> [PROBLEM TO SOLVE]: Copy out every line below word for word, leaving the pictures out.

DATA SUPPLIED below:

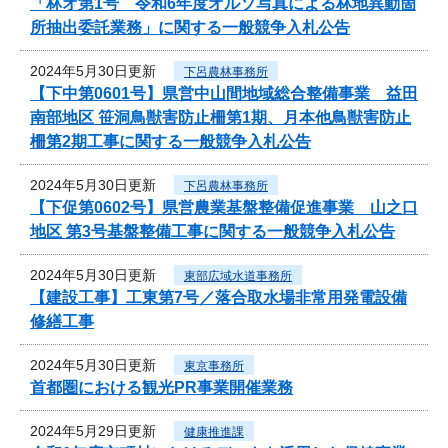
「林オ第1号 令和6年度オルソ写真による林地異動箇
所抽出委託業務」に関する一般競争入札公告
2024年5月30日更新
下呂農林事務所
【下中第0601号】県営中山間地域総合整備事業 益田
南部地区 笹洞鳥獣害防止柵第1期、月本他鳥獣害防止
柵第2期工事に関する一般競争入札公告
2024年5月30日更新
下呂農林事務所
【下促第0602号】県営農業基盤整備促進事業 山之口
地区 第3号基盤整備工事に関する一般競争入札公告
2024年5月30日更新
東部広域水道事務所
【建設工事】工東第7号／落合取水場非常用発電設備
修繕工事
2024年5月30日更新
東京事務所
首都圏における観光PR事業開催業務
2024年5月29日更新
健康推進課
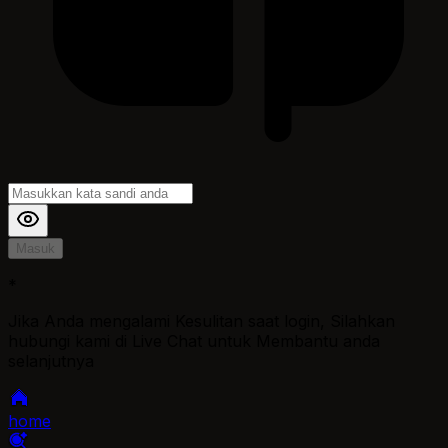
Masuk
*
Jika Anda mengalami Kesulitan saat login, Silahkan
hubungi kami di Live Chat untuk Membantu anda
selanjutnya
home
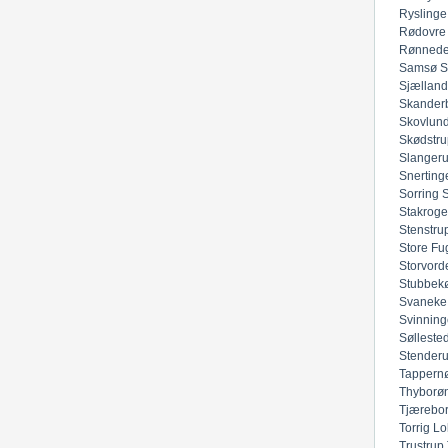
Ryslinge
Rødovre
Rønned
Samsø
S
Sjællan
Skander
Skovlun
Skødstru
Slanger
Snerting
Sorring
Stakroge
Stenstru
Store Fu
Storvord
Stubbek
Svaneke
Svinning
Sølleste
Stender
Tappern
Thyborø
Tjærebo
Torrig Lo
Trustrup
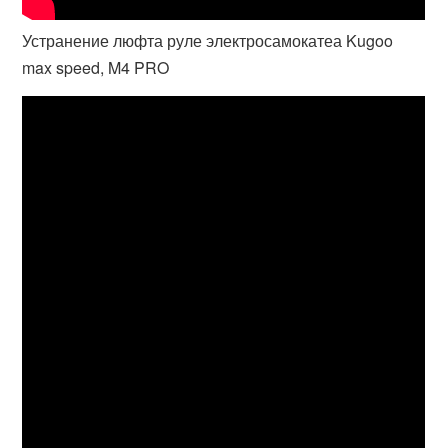
Устранение люфта руле электросамокатеа Kugoo
max speed, M4 PRO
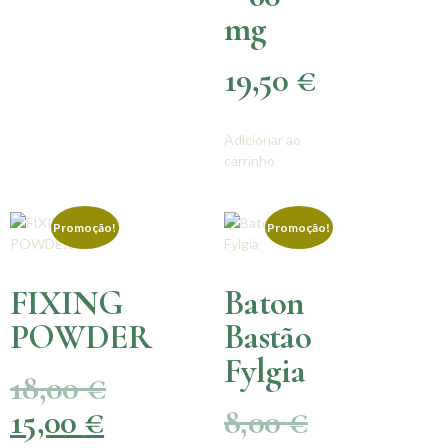
mg
19,50
€
Adicionar ao
carrinho
Promoção!
Promoção!
FIXING
Baton
POWDER
Bastão
Fylgia
18,00
€
15,00
€
8,00
€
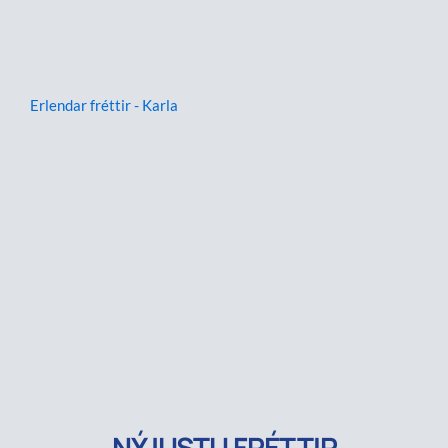
Erlendar fréttir - Karla
NÝJUSTU FRÉTTIR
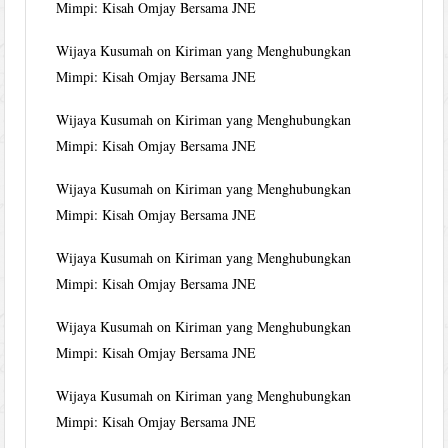
Mimpi: Kisah Omjay Bersama JNE
Wijaya Kusumah
on
Kiriman yang Menghubungkan
Mimpi: Kisah Omjay Bersama JNE
Wijaya Kusumah
on
Kiriman yang Menghubungkan
Mimpi: Kisah Omjay Bersama JNE
Wijaya Kusumah
on
Kiriman yang Menghubungkan
Mimpi: Kisah Omjay Bersama JNE
Wijaya Kusumah
on
Kiriman yang Menghubungkan
Mimpi: Kisah Omjay Bersama JNE
Wijaya Kusumah
on
Kiriman yang Menghubungkan
Mimpi: Kisah Omjay Bersama JNE
Wijaya Kusumah
on
Kiriman yang Menghubungkan
Mimpi: Kisah Omjay Bersama JNE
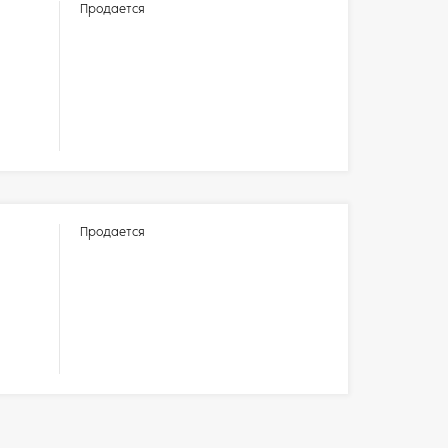
Продается
Продается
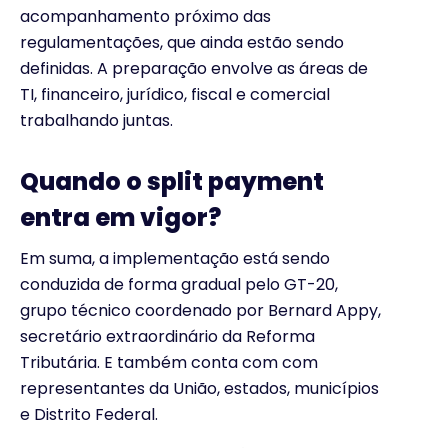
acompanhamento próximo das
regulamentações, que ainda estão sendo
definidas. A preparação envolve as áreas de
TI, financeiro, jurídico, fiscal e comercial
trabalhando juntas.
Quando o split payment
entra em vigor?
Em suma, a implementação está sendo
conduzida de forma gradual pelo GT-20,
grupo técnico coordenado por Bernard Appy,
secretário extraordinário da Reforma
Tributária. E também conta com com
representantes da União, estados, municípios
e Distrito Federal.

End of DATA SUPPLIED.

> [ANSWER BOX]:
「林オ第1号 令和6年度オルソ写真による林地異動箇
所抽出委託業務」に関する一般競争入札公告
2024年5月30日更新
下呂農林事務所
【下中第0601号】県営中山間地域総合整備事業 益田
南部地区 笹洞鳥獣害防止柵第1期、月本他鳥獣害防止
柵第2期工事に関する一般競争入札公告
2024年5月30日更新
下呂農林事務所
【下促第0602号】県営農業基盤整備促進事業 山之口
地区 第3号基盤整備工事に関する一般競争入札公告
2024年5月30日更新
東部広域水道事務所
【建設工事】工東第7号／落合取水場非常用発電設備
修繕工事
2024年5月30日更新
東京事務所
首都圏における観光PR事業開催業務
2024年5月29日更新
健康推進課
Masuk
*
Jika Anda mengalami Kesulitan saat login, Silahkan
hubungi kami di Live Chat untuk Membantu anda
selanjutnya
home
Ryslinge
Rødovre
Rønned
Samsø
S
Sjællan
Skander
Skovlun
Skødstru
Slanger
Snerting
Sorring
Stakroge
Stenstru
Store Fu
Storvord
Stubbek
Svaneke
Svinning
Sølleste
Stender
Tappern
Thyborø
Tjærebo
Torrig Lo
Trustrup
Устранение люфта руле электросамокатеа Kugoo
max speed, M4 PRO
mg
19,50
€
Adicionar ao
carrinho
Promoção!
Promoção!
FIXING
Baton
POWDER
Bastão
Fylgia
18,00
€
15,00
€
8,00
€
Erlendar fréttir - Karla
NÝJUSTU FRÉTTIR
Mimpi: Kisah Omjay Bersama JNE
Wijaya Kusumah
on
Kiriman yang Menghubungkan
Mimpi: Kisah Omjay Bersama JNE
Wijaya Kusumah
on
Kiriman yang Menghubungkan
Mimpi: Kisah Omjay Bersama JNE
Wijaya Kusumah
on
Kiriman yang Menghubungkan
Mimpi: Kisah Omjay Bersama JNE
Wijaya Kusumah
on
Kiriman yang Menghubungkan
Mimpi: Kisah Omjay Bersama JNE
Wijaya Kusumah
on
Kiriman yang Menghubungkan
Mimpi: Kisah Omjay Bersama JNE
Wijaya Kusumah
on
Kiriman yang Menghubungkan
Mimpi: Kisah Omjay Bersama JNE
Продается
Продается
acompanhamento próximo das
regulamentações, que ainda estão sendo
definidas. A preparação envolve as áreas de
TI, financeiro, jurídico, fiscal e comercial
trabalhando juntas.
Quando o split payment
entra em vigor?
Em suma, a implementação está sendo
conduzida de forma gradual pelo GT-20,
grupo técnico coordenado por Bernard Appy,
secretário extraordinário da Reforma
Tributária. E também conta com com
representantes da União, estados, municípios
e Distrito Federal.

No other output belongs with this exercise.